Sosyalist Devlet Başkanları ve Politikalarının Analizi

Cemal Zöngür kullanıcısının resmi
Gerçek sosyalist ve demokratik yönetimlerin dışında, diğer sistemlerin devlet başkanı, başbakanların amaçları kariyer, para kazanmak olduğundan din, etnik ırkçılık gibi her yalancılığı ilke edinen mitomani bir kültüre sahiptirler. Sosyalist liderlerin yalanla politika yapma şans ve kültürleri olmadığından, yürütecekleri politika toplumun niteliği ve emperyalistlerin askeri, ekonomik etkilerine paralel gerçekleşir.

 
Legal, illegal siyasetler aynı çizgi ve aynı doğrularla her zaman yürütülmesi mümkün olmayan yönetme sanatıdır. Halkın çoğunluğu bu gerçekliği anlayıp yorumlayamadığı için, siyasi partisiyle zaman zaman çelişkiler yaşar. Üstelik halkın bilmediği veya farkına varmadığı bölgesel, uluslararası engeller de eklenince, insan kendi liderinin politikasını doğru yorumlamakta zorlanır.

→ Görev 1:
Sosyalist devlet başkanları üzerine olan alıntıya göre şu soruları yanıtlayın:
(a) Gerçek sosyalist ve demokratik yönetimlerin dışındaki sistemlerde devlet başkanı ve başbakanların amaçları nelerdir?
(b) Sosyalist liderlerin yürüteceği politika nelere paralel gerçekleşir?
(c) Halkın çoğunluğu hangi gerçekliği anlayıp yorumlayamadığı için siyasi partisiyle zaman zaman çelişkiler yaşar?
→ Görev 2: Sosyalist devlet başkanları üzerine olan alıntıyı son cümlesinden sonra devam ettirin.
Bu verilere gerek yoktur.

→ Veri Satırları:
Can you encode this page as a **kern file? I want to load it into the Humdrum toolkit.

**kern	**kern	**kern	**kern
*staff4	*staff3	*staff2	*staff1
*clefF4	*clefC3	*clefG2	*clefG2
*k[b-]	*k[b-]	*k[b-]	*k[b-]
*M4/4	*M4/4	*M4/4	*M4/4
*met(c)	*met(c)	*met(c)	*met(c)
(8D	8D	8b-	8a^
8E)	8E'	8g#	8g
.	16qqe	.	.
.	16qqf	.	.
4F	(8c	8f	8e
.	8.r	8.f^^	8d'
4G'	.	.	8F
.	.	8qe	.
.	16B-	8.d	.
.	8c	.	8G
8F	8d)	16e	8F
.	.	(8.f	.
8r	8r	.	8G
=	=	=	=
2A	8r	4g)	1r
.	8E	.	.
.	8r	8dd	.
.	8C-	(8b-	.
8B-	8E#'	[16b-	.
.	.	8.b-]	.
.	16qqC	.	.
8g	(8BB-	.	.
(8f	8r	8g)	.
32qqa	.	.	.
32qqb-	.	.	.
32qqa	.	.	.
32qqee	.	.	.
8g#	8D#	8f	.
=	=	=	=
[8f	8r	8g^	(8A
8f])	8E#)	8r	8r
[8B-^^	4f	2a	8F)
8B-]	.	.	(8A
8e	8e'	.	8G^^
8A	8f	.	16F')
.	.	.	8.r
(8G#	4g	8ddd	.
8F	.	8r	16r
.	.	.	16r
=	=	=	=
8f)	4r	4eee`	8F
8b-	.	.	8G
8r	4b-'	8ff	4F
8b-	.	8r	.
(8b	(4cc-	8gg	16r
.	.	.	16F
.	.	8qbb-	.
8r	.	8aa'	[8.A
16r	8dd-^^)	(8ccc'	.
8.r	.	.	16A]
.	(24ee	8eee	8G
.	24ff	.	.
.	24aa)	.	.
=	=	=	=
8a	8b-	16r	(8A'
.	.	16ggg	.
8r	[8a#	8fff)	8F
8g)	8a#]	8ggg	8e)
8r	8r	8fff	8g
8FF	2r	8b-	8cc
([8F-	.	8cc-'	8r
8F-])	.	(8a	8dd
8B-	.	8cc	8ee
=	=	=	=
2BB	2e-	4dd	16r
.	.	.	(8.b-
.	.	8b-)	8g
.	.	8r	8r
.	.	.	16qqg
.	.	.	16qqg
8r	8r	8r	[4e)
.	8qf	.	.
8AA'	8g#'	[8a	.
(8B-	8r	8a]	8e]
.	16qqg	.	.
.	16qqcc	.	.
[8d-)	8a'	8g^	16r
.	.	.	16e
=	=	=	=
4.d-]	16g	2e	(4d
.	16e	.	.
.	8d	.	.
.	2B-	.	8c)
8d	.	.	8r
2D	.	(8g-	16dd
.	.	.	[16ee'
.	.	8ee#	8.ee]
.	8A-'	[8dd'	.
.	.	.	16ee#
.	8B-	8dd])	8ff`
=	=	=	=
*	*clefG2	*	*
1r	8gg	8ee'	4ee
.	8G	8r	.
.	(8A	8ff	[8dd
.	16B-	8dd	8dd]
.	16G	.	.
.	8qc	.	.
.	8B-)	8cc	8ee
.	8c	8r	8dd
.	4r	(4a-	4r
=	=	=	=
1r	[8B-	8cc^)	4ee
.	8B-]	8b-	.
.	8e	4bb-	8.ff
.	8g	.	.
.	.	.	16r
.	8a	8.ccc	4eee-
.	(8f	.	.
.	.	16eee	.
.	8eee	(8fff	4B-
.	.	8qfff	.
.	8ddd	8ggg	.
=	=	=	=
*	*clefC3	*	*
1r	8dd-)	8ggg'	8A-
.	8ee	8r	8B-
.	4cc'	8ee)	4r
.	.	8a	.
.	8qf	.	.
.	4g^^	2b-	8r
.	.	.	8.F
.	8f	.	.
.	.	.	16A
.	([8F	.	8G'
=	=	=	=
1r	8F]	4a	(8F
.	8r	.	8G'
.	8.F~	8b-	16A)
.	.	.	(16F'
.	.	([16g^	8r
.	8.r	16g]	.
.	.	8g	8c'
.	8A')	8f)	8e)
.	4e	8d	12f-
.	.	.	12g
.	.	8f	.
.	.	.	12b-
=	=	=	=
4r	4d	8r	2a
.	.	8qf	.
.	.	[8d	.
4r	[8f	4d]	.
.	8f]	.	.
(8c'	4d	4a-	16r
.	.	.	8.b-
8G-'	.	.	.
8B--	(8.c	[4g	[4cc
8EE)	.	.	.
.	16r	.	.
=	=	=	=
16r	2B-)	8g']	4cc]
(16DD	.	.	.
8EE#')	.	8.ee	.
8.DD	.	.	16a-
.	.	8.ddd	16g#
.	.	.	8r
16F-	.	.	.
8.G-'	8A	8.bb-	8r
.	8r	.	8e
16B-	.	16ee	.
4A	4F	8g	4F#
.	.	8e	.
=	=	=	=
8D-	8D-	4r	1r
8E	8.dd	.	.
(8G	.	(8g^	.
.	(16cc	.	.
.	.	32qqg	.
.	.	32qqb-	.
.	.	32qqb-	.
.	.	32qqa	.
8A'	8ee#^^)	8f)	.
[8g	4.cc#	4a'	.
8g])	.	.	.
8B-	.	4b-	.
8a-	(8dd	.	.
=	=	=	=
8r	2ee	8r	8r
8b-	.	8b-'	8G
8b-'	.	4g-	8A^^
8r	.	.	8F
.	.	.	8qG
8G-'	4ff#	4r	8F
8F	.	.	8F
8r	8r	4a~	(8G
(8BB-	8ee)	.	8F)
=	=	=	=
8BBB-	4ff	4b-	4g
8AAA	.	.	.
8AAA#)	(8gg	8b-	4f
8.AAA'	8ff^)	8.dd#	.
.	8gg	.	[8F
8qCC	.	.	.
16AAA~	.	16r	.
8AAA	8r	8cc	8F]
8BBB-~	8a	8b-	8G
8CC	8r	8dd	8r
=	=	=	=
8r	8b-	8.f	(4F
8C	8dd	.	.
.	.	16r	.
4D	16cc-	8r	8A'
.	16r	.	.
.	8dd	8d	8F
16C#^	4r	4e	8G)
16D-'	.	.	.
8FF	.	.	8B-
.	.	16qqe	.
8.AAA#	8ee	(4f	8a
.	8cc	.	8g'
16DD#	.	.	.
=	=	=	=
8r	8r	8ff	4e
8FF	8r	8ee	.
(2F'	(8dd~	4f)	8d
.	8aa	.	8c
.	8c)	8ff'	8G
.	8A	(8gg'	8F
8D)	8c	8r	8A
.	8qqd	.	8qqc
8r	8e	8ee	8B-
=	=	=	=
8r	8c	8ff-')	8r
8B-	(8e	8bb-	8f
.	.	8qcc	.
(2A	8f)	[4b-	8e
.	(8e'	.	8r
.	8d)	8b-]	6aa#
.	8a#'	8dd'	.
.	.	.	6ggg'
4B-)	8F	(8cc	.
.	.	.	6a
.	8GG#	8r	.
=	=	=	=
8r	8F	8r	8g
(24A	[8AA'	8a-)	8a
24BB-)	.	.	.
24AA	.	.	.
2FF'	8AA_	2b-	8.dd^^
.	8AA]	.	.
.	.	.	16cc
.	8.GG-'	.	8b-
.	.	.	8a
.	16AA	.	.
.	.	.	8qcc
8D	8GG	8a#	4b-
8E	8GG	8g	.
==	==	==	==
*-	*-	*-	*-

→ Yazılı Yanıt 1:
(a) Kariyer ve para kazanmak.
(b) Toplumun niteliğine ve emperyalistlerin askeri, ekonomik etkilerine.
(c) Legal ve illegal siyasetlerin aynı çizgi ve aynı doğrularla her zaman yürütülmesinin mümkün olmadığı gerçekliğini.

→ Yazılı Yanıt 2:
Bir kurumu, toplumu ve devleti yönetmek (İdare Etmek) ayrı bir yapıdır, siyasi lider olup yönetmek daha farklı özelliktir. Genelde burjuva eğitimi bu farklılıkları halka öğretmek yerine, öne çıkardığı kişileri büyük lider gösterir. Yönetime getirdiklerinden burjuvazi, kendi duygu, düşüncelerine hitap eden politikalar izlemesini ister. Detaylara geçmeden gerçek siyasi lider ile, seçilmiş yöneticiliği anlayarak devam etmeye çalışalım.
 
Siyasi Lider Kimdir: Bilimsel felsefenin dışında bir yerlere bağlı kalmadan bilgi, kültür, zeka, yetenek ve yönetmede olağan üstü kabiliyete sahip, öngörüleri olan özgür iradeyle hareket eden entelektüel kişidir.
 
Seçilmiş Yönetici Kimdir: Genelde liderlik vasıflarına sahip olmayan kariyer, maddiyat peşinde koşan, sürekli maddi, askeri açıdan güçlü kişilere paralel siyaset yapan kişidir. Ve yönetmeyi zamanla öğrenen, bağımsız iradeden yoksun burjuva döküntüsüdür.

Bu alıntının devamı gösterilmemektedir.